Feed management or product feed management is the process of sourcing, sorting, cleaning, and enriching product data to improve its appearance on marketing and selling channels.
In-depth definition of feed management
When you visit a retailer's website and click on a product, you’re probably used to seeing a product title, description, price, information about size, weight, color, and texture, images from multiple angles, videos, customer reviews, shipping options, and/or return policies. Feed management is how commerce businesses combine and transform their product data to provide all of this information in a pretty package to consumers.
So how does it work?
With a feed management tool, companies can source product data from various internal systems (PIMs, ERPs, local files, etc.), and then combine, sort, and clean the data all in one place. This aggregated and enriched product information is known as a product feed.

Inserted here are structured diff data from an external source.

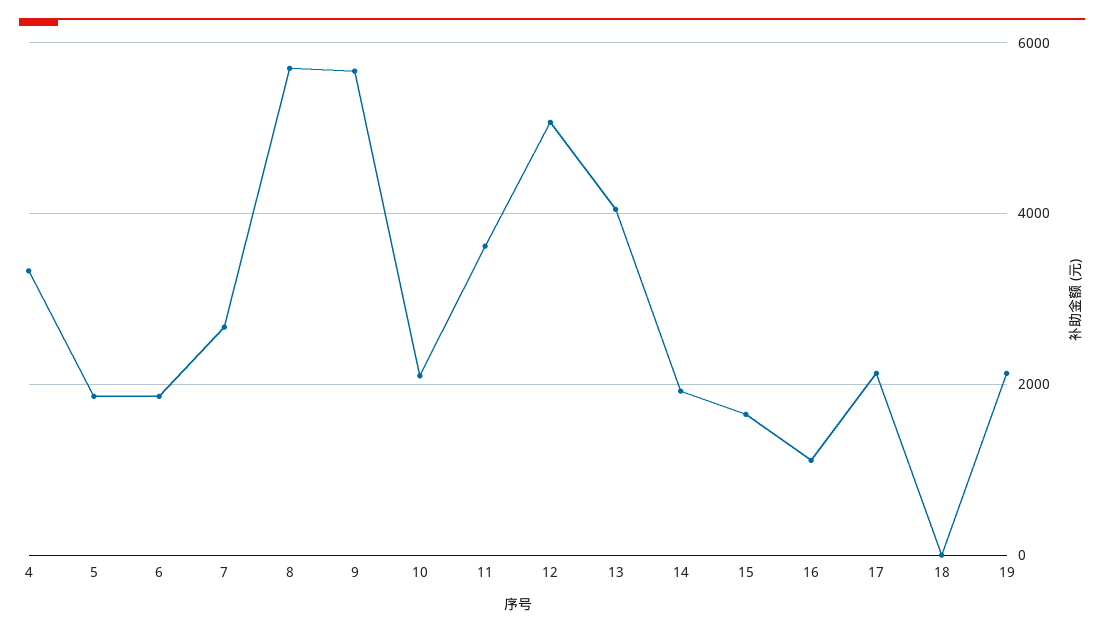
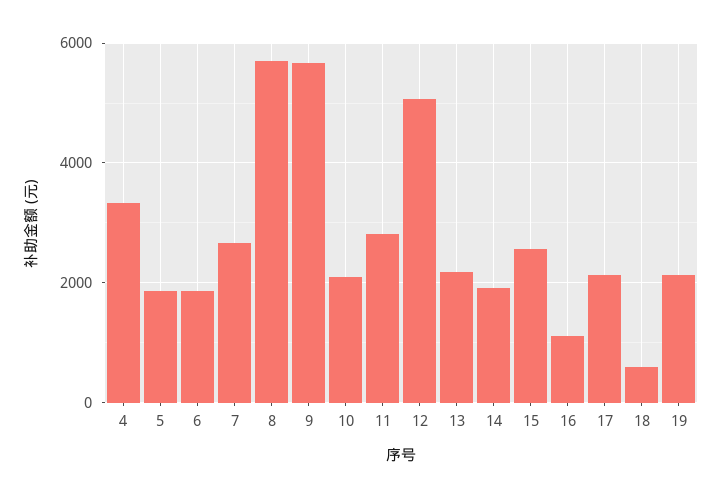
11: 3600 -> 2800
13: 4000 -> 2200
15: 1600 -> 2600
18: 0 -> 600

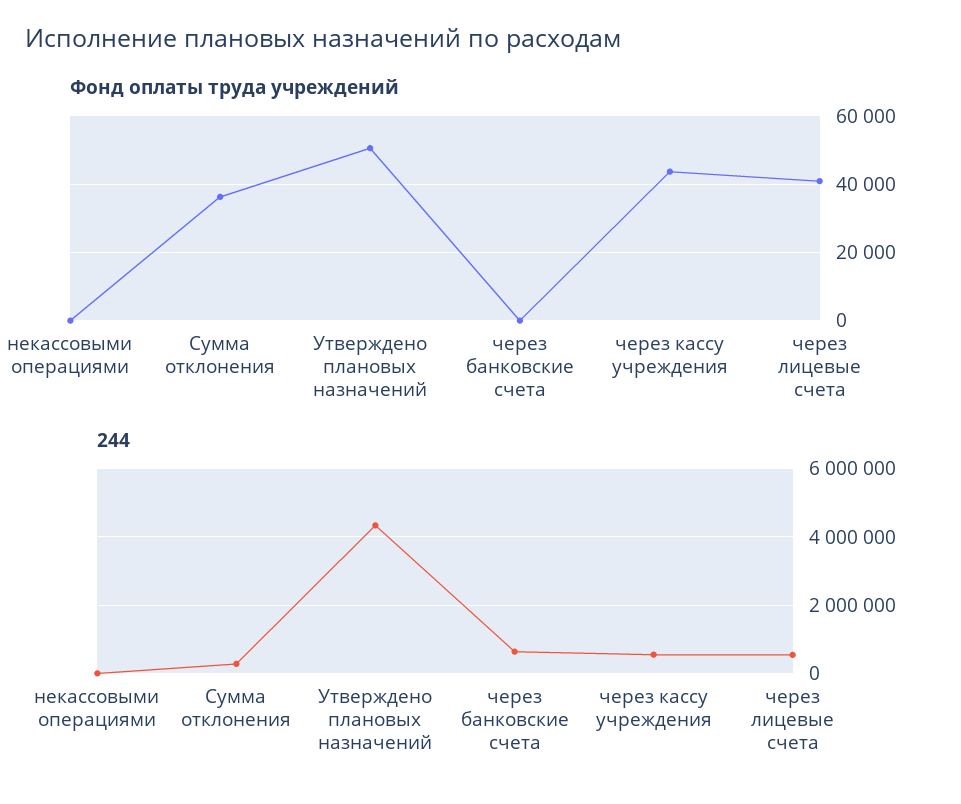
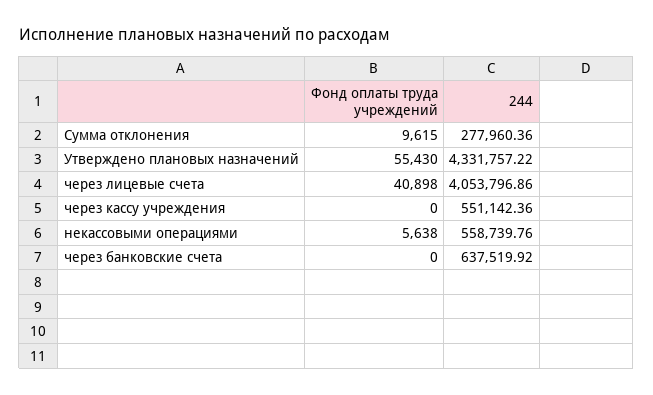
Фонд оплаты труда учреждений, некассовыми операциями: 0 -> 5638
Фонд оплаты труда учреждений, Сумма отклонения: 36000 -> 9615
Фонд оплаты труда учреждений, Утверждено плановых назначений: 50000 -> 55430
Фонд оплаты труда учреждений, через кассу учреждения: 44000 -> 0
244, некассовыми операциями: 0 -> 558739.76
244, через лицевые счета: 600000 -> 4053796.86

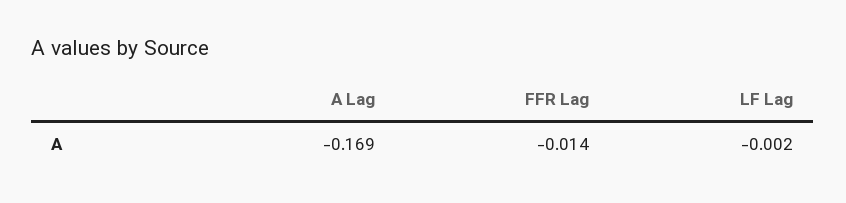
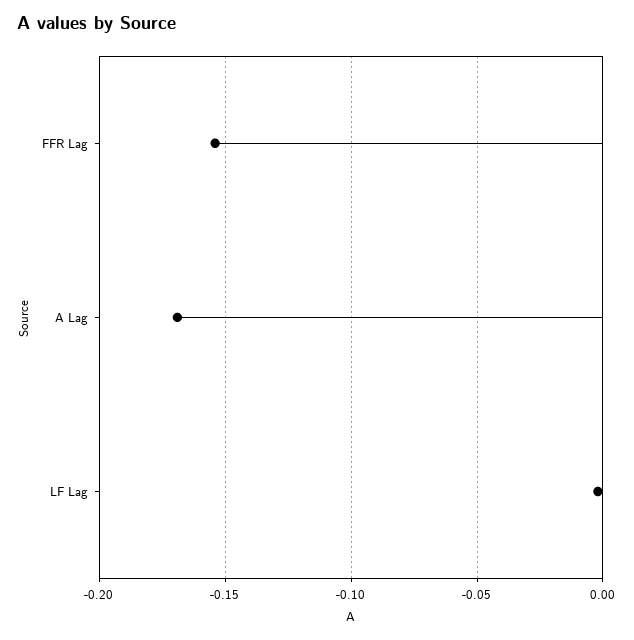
FFR Lag: -0.014 -> -0.155

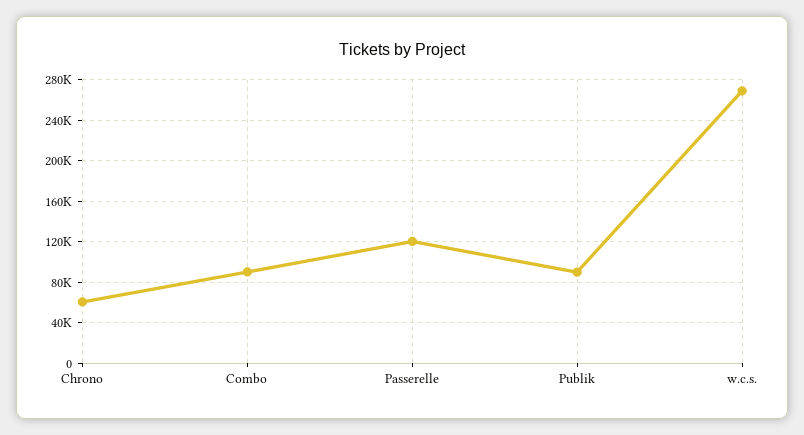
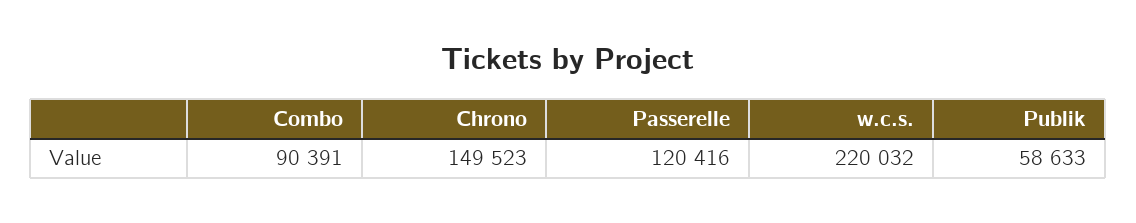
Chrono: 60000 -> 149523
Publik: 90000 -> 58633
w.c.s.: 270000 -> 220032

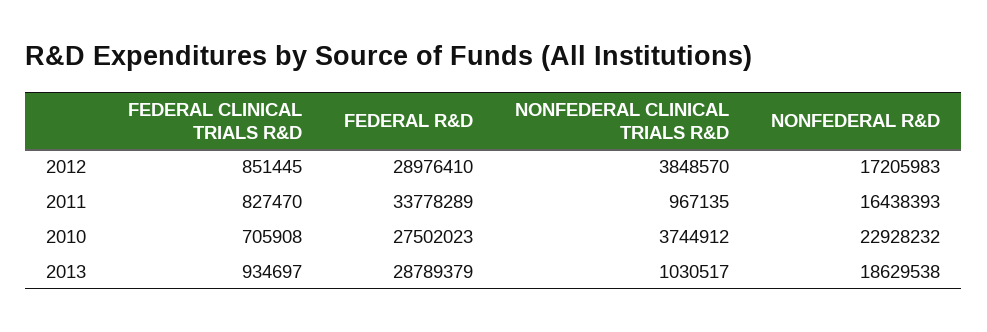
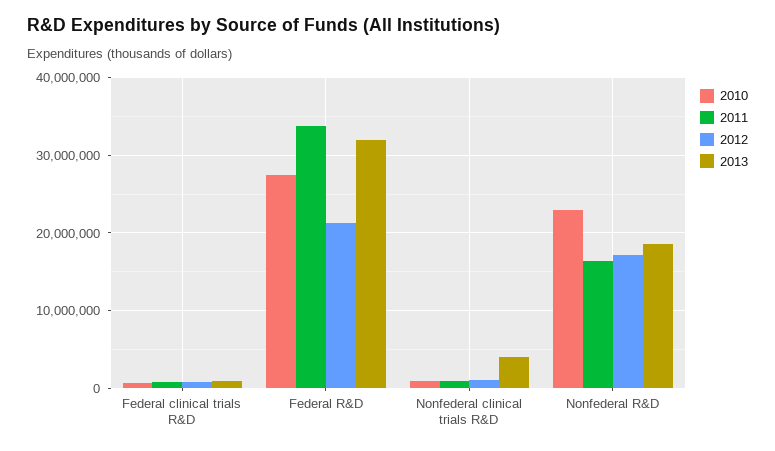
2012, FEDERAL R&D: 28976410 -> 21000000
2012, NONFEDERAL CLINICAL TRIALS R&D: 3848570 -> 1000000
2010, NONFEDERAL CLINICAL TRIALS R&D: 3744912 -> 1000000
2013, FEDERAL R&D: 28789379 -> 32000000
2013, NONFEDERAL CLINICAL TRIALS R&D: 1030517 -> 4000000

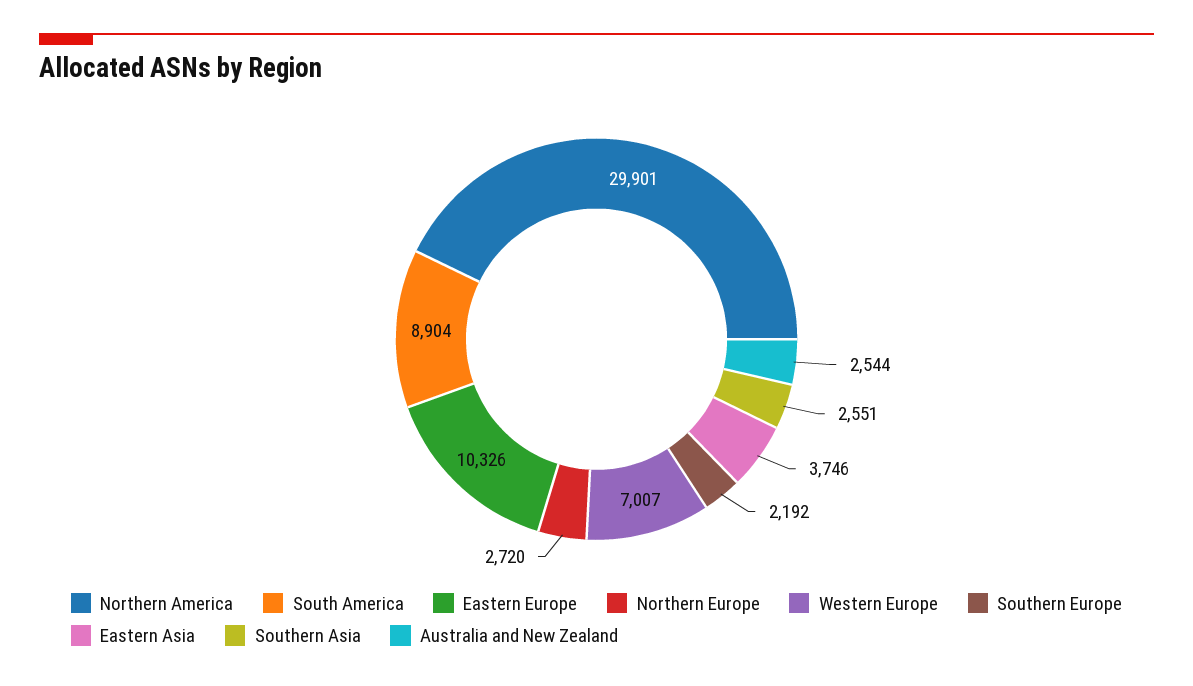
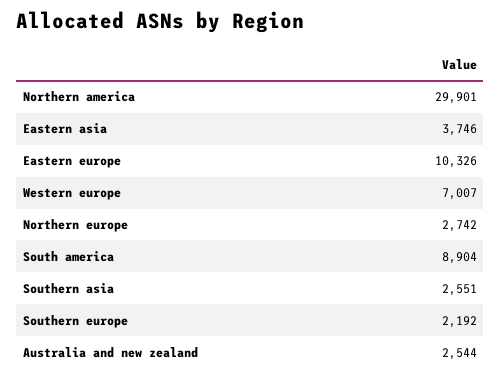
Northern Europe: 2720 -> 2742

Once a product feed is created, businesses are able to:
- Sort the data to fit into specific categories
- Adjust the structure of the data to comply with channel requirements
- Reformat the data to tailor it for different audiences
- Add additional details to enhance the data
By making these changes through feed management, companies can create high-quality product feeds to power their product catalogs, listings, ads, labels, etc.
Why are feed management services important?
Considering more detailed product information is one of the top factors that entices 35% of consumers to choose one brand or retailer over another, feed management can be the difference between a sale and a customer lost to a competitor.
Consumers want robust information about the items they shop for, and they want it presented in a clear, concise, and consistent manner. Missing or incorrect product information not only causes frustration for shoppers, but it can also cause regulatory issues. Take Decathlon who was fined £1.2 million for having incorrect warning labels, or this LaGuardia airport retailer who had to undergo a price audit of its entire menu after someone posted a photo of a beer accidentally marked for $28. Without strong feed management services, commerce anarchy reigns.
More specifically, feed management services provide companies with:
- More visibility of the product data ecosystem to easily identify missing pieces of information, underperforming products, and more
- More efficiency in enhancing data feed exports that frees up resources wasted on manual processes
- Independence from IT support, allowing those teams to focus on other critical issues
- Faster time-to-market, which enables companies to grow their business
What should you look for in feed management software?
So what makes a feed management platform strong? Companies need to find the right software that simplifies its tech stack. Consider the following:
- Artificial intelligence: Feed management tools leverage AI to speed up the process of sorting, cleaning, categorizing, and enhancing. AI can also provide more data visualization to ensure companies have full control over product information value chains.
- Channel templates: With predefined rules boxes and channel templates, businesses can reduce the time required to personalize and contextualize product data when setting up channels.
- Channel readiness reports: Feed management software should help businesses identify areas of improvement, offering reports that show how optimal product data is before it’s exported to channels and provide best practice suggestions for better performance.
- Performance monitoring: Once product data is live on channels, feed management tools should constantly analyze performance to help determine where businesses should make changes, as well as react to evolving market trends and consumer preferences.
- 3D feedback loops: To ensure customer feedback about products gets routed back to suppliers, feed management platforms should allow for a multi-directional flow of data through the supply chain.
Note: Feed management performs best under an overarching product-to-consumer (P2C) strategy.